A BAD KING, A PROBLEM PLAY, BUT A GREAT EVENING
Of Shakespeare’s plays this is one of the least done and loved: there’s disputed authorship of some sections, parts of the plot missing and replaced from another text. Sir Trevor Nunn takes it on as the penultimate achievement in his intention to direct all 37 plays: I was agog, since I missed the Globe’s version (part of the Magna Carta anniversary, though oddly the play ignores that milestone in the life of “England’s worst king”). I especially needed to expunge the memory of an ill-advisedly whimsical RSC version – a sort of Timmy Mallett lark, the warlike Fauconbridge transgendered and giggling in harlequin tights with balloons and a ukelele, and one vital character omitted. I had wondered whether the play itself was so terrible that it needed this burlesquery. Turns out, it doesn’t , not at all. I was engrossed for three hours.
Sir Trevor takes it without gimmicks, and with all the fleur-de-lys and crowns and .girdles the most medievally minded could want , and delivers a pacy, suspenseful, admirably clear and wholly entertaining rendering. Of all the ‘histories’ it is the most intimate and familially tangled: a sort of poisonous proto-Dynasty chronicle of tribal rows. Political too, of course: the cardinal legate Pandulph, a spiritedly bossy and comically affrontable Burt Caesar, reminds us that Boris Johnson missed a trick in citing only Napoleon and Hitler as ambitious for pan- European domination. Medieval Popes put in a pretty good bid for the obedience of political “Christendom”. Some of the biggest sighs of sympathy met both King John’s defiance that “no Italian priest shall tether or toll” England; and there’s another one later when John recants, and the French Dauphin irritably refuses to be told to stop the war he was previously told to start.

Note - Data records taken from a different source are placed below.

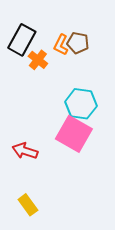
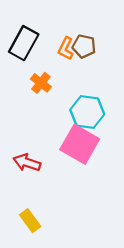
orange cross: (38, 60) -> (41, 83), moved

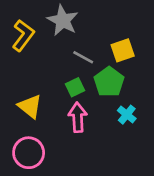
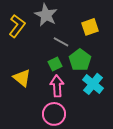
yellow square: (123, 50) -> (90, 27), moved
cyan cross: (127, 115) -> (93, 84), size x1.5
pink circle: (29, 153) -> (54, 114), moved

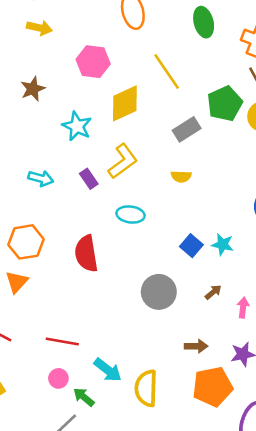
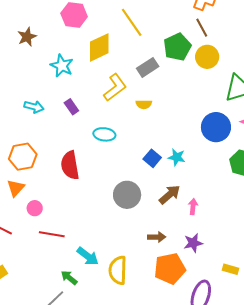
yellow L-shape: (123, 161) -> (115, 87), moved
brown arrow: (213, 292) -> (170, 195), size x1.6
pink circle: (58, 378) -> (35, 208), moved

But in the first half it is the family rows which keep things rolling along. The women’s roles and ferocious tirades are reminiscent of Richard III, but more intemperate. Richard the Lionheart is dead; his mother, Maggie Steed’s old Queen Elinor, interferingly matriarchal as she pronounces John king. Even she is drowned by Lisa Dillon as the furious Lady Constance, widow of the eldest brother and mother of the small, sweetly embarrassed Prince Arthur, who from the start seems well aware that his mother’s pursuit of his cause will lead to no good. Even John’s niece Blanche (Elisabeth Hopper) , negotiated bride of the Dauphin, gets her moment of fury when she roars “On my wedding day?” as he fragile peace collapses thanks to Pandulph, and the war (indicated, unfussily, on overhead screens) heats up again.
It is played with immense vigour (sometimes at first perhaps a shade too much from the illegitimate, warlike Faulconbridge (Howard Charles) as he rants through his dense soliloquies. John himself is Jamie Ballard, with a fine dissipated rock-star arrogance in his face: sullen, chilly and petulant, with flashes of rage from the start, and wonderful sulky reaction-faces during the more intemperate family scenes and episcopal lectures. He becomes genuinely chilling in his quiet “I have a thing to say…” briefing to Hubert to put the child’s eyes out and kill him. When he is finally disintegrating, weepily contemptible in his frightened remorse and at last his death “shameful my life, and shamefully it ends” he is pitiable, human, lost. That Shakespearian moment of truth amid the politics silences the room.
Howard Charles as the Bastard , hard-man and warrior cynic, is powerful, Dominic Mafham as Salisbury impressive. But among that strong cast particular laurels go to Stephen Kennedy for a deep-layered, moving performance as Hubert the loyal reluctant murderer, and to his charge Arthur. The boy’s part is shared, but on the night I went it was a stellar, unaffected, taking, brave performance by young Harry Marcus. When he pleads, gallantly and scornfully, against Hubert’s hot irons he is mesmerizing: his death at the castle wall is the poignant heart of the play. Terrific.